On the 17th May, 1968, the petitioner forwarded two applications in Form No. 26 and in Form No. 25C in the Appendix to the Companies Act respectively to the respondent, Company Law Board, asking for its sanction to the proposal for payment of commission at 3 per cent. of the net profits as aforesaid and in the absence of or inadequacy of profits a minimum remuneration of Rs. 10,000 per annum to be shared by the directors in addition to the sitting fee of Rs. 100 per meeting with effect from 1st January, 1968. Along with the applications all the relevant documents were enclosed including a statement of the past history of the trading of the company, the improvements effected by the present directors and the fact of the absence of any managing agents, manager or whole-time director. It was also pointed out that of the four directors one was industrialist and a qualified chemical engineer, one a chartered accountant, one a solicitor and the fourth also an industrialist and an economics graduate. By its letter dated the 20th July, 1968, the Company Law Board informed the petitioner that it had carefully considered the said applications but having regard to all the facts and circumstances of the case the Board regretted its inability to approve the same and the applications were rejected. But the said letter went on to give, what appears to me, some gratuitous advice to the petitioner, viz., that if it chose to appoint a managing director or a whole-time director to look after its business, the Board would be favourably inclined to consider such appointment and the payment of some reasonable minimum remuneration to the proposed managing director or whole-time director.

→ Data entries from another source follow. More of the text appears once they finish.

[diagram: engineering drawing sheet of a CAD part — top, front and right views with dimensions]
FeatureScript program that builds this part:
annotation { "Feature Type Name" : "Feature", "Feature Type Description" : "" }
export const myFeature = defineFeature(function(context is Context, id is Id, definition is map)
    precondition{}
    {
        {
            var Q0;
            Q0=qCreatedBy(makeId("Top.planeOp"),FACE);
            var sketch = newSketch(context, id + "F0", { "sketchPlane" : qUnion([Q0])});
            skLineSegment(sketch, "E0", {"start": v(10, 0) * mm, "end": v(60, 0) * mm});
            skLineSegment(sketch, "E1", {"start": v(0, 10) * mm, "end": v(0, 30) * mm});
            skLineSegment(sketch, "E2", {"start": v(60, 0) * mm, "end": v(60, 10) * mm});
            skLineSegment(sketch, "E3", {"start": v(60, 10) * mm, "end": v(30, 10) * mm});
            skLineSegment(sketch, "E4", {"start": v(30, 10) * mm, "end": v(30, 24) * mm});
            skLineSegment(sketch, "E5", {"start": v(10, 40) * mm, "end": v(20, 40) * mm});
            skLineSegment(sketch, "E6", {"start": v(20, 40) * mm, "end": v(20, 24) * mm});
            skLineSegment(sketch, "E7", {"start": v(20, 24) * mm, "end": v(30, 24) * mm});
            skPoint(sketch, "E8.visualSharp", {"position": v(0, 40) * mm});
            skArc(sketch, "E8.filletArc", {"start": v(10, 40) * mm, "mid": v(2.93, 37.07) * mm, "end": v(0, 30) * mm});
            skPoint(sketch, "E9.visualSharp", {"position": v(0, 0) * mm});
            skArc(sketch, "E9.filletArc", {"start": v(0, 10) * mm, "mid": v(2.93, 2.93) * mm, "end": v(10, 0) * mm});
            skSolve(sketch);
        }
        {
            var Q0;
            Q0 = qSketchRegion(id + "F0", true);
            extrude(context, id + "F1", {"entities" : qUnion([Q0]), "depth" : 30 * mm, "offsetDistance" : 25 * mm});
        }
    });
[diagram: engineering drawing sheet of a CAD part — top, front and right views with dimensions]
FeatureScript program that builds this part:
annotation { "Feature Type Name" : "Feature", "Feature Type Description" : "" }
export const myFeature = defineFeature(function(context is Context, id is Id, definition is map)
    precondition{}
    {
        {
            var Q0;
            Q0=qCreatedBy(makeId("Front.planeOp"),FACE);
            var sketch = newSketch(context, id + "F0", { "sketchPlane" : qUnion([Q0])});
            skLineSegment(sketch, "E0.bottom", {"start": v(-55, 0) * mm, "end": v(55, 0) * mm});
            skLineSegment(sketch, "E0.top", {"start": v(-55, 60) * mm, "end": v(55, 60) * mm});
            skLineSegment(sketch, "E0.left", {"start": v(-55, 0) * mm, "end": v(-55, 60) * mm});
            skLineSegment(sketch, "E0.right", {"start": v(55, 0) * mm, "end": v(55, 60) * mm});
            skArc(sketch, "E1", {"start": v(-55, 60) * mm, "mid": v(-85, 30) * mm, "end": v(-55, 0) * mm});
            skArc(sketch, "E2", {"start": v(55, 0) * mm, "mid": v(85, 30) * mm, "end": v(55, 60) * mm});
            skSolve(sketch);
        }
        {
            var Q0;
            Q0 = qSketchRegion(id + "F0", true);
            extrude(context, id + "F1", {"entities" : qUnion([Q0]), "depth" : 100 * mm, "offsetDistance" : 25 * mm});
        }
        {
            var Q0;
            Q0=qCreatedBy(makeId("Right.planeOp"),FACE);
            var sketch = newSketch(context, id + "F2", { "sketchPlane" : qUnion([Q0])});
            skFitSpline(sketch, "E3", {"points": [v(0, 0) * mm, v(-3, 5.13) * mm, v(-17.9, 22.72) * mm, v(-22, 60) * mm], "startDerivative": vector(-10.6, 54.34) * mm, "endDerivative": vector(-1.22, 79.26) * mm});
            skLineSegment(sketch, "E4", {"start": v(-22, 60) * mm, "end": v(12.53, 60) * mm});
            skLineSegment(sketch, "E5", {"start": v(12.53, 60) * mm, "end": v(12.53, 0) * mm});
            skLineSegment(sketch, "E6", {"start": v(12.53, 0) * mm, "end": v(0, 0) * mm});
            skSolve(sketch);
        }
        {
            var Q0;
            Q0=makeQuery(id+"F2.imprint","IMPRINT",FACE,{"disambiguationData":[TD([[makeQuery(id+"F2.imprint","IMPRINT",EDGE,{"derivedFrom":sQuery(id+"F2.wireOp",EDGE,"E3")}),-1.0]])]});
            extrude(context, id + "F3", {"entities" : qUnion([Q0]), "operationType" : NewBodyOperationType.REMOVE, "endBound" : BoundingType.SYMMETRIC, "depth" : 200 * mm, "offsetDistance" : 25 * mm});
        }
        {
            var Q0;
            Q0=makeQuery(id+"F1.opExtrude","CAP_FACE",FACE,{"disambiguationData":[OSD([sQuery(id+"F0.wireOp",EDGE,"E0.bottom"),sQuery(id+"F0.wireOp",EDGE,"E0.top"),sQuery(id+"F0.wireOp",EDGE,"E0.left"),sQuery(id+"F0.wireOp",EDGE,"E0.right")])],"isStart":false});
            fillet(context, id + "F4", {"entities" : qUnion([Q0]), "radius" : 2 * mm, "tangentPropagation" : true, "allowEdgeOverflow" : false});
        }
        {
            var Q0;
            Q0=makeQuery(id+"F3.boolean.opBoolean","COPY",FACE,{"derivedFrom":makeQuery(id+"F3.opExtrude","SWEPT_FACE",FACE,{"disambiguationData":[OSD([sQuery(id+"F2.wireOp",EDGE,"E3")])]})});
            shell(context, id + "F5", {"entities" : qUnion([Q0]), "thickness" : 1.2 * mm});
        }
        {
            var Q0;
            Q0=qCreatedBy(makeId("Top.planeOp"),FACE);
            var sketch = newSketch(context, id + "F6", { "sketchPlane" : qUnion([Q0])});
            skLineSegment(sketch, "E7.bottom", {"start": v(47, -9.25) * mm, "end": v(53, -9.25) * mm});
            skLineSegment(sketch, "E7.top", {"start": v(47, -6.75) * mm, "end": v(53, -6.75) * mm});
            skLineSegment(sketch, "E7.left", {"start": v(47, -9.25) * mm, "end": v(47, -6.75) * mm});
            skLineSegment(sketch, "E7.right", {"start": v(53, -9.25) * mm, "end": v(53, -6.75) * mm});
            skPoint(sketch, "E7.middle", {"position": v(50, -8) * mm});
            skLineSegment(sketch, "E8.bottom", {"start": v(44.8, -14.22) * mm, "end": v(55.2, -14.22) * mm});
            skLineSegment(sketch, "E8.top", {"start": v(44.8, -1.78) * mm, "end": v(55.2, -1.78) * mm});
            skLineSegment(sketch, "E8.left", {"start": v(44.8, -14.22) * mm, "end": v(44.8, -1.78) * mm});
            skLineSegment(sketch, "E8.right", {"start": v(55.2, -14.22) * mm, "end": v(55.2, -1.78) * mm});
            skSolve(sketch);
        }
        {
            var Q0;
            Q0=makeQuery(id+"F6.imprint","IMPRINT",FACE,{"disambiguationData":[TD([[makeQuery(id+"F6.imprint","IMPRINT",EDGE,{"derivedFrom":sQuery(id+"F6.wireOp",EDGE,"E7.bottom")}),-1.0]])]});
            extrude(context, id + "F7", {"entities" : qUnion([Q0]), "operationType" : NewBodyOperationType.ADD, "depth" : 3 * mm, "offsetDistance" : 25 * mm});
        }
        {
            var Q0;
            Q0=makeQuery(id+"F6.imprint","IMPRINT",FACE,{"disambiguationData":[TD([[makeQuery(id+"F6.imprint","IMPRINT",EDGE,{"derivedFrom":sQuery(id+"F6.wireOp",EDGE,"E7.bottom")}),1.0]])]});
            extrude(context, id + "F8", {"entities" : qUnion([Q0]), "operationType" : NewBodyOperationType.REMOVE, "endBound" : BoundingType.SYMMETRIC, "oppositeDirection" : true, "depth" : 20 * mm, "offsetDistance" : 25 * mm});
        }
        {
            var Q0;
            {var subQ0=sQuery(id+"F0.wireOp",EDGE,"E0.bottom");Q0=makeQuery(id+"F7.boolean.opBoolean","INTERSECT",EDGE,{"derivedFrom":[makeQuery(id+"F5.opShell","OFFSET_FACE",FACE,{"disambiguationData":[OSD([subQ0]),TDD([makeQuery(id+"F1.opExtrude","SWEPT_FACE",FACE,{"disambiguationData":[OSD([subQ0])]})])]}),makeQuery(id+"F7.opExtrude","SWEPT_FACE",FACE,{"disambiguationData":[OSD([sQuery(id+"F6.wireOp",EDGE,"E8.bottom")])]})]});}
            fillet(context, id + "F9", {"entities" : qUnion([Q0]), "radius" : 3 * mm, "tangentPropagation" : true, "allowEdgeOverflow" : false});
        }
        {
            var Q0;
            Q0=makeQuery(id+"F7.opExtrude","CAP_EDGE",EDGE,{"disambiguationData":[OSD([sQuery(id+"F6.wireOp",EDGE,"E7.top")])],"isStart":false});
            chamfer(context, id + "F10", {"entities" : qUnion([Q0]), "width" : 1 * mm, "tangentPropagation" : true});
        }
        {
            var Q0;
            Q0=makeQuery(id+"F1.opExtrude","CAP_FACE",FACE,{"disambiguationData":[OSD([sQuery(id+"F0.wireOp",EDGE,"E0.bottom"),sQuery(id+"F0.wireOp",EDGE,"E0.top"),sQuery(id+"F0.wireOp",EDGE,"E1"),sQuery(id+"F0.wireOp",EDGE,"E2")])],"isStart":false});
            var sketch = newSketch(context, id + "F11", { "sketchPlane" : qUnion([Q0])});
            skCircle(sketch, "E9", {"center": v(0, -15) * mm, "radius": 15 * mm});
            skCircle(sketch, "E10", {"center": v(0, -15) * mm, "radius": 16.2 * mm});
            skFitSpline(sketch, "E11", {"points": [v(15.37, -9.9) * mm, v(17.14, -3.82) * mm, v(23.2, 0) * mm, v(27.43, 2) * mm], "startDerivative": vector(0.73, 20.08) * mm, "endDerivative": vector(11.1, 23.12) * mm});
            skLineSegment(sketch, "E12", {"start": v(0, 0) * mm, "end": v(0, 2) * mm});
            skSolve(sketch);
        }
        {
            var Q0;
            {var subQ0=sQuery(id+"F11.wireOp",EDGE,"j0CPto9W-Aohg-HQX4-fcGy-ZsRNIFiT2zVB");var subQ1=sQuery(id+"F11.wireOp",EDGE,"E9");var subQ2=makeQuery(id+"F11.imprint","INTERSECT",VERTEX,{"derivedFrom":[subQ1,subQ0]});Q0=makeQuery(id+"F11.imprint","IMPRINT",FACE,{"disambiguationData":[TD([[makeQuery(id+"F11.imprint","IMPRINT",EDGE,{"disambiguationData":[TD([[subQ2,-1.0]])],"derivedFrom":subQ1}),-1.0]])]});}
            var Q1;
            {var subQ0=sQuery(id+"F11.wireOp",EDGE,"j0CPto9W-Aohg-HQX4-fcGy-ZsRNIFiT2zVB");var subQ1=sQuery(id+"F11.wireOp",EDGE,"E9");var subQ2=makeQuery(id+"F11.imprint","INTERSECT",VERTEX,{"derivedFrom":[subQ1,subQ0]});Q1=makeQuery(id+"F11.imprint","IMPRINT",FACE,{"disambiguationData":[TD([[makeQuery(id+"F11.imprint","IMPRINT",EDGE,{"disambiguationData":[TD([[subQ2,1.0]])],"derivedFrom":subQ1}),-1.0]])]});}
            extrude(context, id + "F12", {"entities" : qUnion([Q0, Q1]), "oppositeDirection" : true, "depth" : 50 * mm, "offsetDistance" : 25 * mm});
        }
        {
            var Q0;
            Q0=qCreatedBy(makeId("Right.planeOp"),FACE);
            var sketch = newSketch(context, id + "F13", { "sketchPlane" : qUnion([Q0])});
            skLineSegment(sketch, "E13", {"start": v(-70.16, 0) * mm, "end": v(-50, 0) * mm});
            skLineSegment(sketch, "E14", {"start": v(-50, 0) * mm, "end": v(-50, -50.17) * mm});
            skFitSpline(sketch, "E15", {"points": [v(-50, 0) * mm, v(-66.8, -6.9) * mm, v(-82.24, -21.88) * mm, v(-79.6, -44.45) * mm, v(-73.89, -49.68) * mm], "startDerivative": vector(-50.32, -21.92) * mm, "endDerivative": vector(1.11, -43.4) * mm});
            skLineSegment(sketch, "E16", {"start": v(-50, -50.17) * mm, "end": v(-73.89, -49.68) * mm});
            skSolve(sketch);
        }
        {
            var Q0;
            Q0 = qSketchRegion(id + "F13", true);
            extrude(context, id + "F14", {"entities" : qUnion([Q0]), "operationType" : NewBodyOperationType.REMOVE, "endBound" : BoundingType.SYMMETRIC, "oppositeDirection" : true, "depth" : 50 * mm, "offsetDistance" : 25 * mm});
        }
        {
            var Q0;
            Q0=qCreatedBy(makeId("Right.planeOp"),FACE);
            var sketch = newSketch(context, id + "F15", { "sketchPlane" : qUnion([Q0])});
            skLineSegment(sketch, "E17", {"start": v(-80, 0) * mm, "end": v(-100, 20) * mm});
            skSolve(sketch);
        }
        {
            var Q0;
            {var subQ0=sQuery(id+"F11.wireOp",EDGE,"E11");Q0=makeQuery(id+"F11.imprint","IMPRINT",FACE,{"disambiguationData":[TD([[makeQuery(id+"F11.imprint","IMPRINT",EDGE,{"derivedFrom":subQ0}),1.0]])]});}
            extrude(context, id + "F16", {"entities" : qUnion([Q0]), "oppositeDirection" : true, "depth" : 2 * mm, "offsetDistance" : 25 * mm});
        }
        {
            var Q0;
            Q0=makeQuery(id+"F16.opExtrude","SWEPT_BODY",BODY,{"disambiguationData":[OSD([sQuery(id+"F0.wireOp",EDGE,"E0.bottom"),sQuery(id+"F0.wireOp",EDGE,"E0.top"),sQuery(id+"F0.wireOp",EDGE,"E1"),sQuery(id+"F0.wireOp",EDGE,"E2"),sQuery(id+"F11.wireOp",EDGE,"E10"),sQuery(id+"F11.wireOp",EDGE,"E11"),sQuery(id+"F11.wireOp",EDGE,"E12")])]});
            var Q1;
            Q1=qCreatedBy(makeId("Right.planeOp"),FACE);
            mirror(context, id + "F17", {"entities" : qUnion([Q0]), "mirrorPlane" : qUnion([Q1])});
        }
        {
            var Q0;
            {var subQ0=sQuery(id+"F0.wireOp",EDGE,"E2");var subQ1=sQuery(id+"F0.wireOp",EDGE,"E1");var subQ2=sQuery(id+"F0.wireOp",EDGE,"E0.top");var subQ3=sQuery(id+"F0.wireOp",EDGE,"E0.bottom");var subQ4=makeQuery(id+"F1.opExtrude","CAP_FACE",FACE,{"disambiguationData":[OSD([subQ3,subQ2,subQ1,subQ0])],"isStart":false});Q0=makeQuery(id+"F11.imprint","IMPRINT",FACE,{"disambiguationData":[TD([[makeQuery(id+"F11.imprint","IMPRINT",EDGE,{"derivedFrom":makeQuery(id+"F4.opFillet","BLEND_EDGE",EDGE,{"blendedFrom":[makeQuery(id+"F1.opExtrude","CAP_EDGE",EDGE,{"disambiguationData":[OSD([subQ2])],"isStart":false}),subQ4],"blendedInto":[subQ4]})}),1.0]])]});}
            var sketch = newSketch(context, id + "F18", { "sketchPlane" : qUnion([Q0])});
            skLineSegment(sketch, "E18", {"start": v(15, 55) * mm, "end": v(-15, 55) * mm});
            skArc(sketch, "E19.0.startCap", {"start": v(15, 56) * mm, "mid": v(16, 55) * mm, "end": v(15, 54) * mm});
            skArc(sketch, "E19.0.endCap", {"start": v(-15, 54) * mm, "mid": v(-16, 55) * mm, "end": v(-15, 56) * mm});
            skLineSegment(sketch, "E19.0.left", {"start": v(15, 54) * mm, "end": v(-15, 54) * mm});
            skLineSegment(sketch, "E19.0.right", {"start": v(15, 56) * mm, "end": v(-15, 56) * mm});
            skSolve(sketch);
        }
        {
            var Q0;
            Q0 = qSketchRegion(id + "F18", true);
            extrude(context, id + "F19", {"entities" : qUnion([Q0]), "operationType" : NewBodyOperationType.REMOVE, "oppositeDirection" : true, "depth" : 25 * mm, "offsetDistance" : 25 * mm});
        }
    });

(2.)It is to be mentioned that there is no dispute that at the time of the application for approval by the Board, the petitioner's total accumulated losses brought forward amounted to Rs. 11,41,362 and this fact together with the other liabilities were fully stated in the two applications.
(3.)This rule was issued on the 18th July, 1969, calling on the respondents, the Company Law Board, the Union of India and the Registrar, Joint Stock Companies, West Bengal, to show cause why appropriate writs and/or directions should not issue for quashing the decision contained in the aforesaid letter dated the 20th July, 1968, and for directing the respondents not to give effect to the said decision and further to show cause why the respondents should not be directed to approve the aforesaid applications by the petitioner.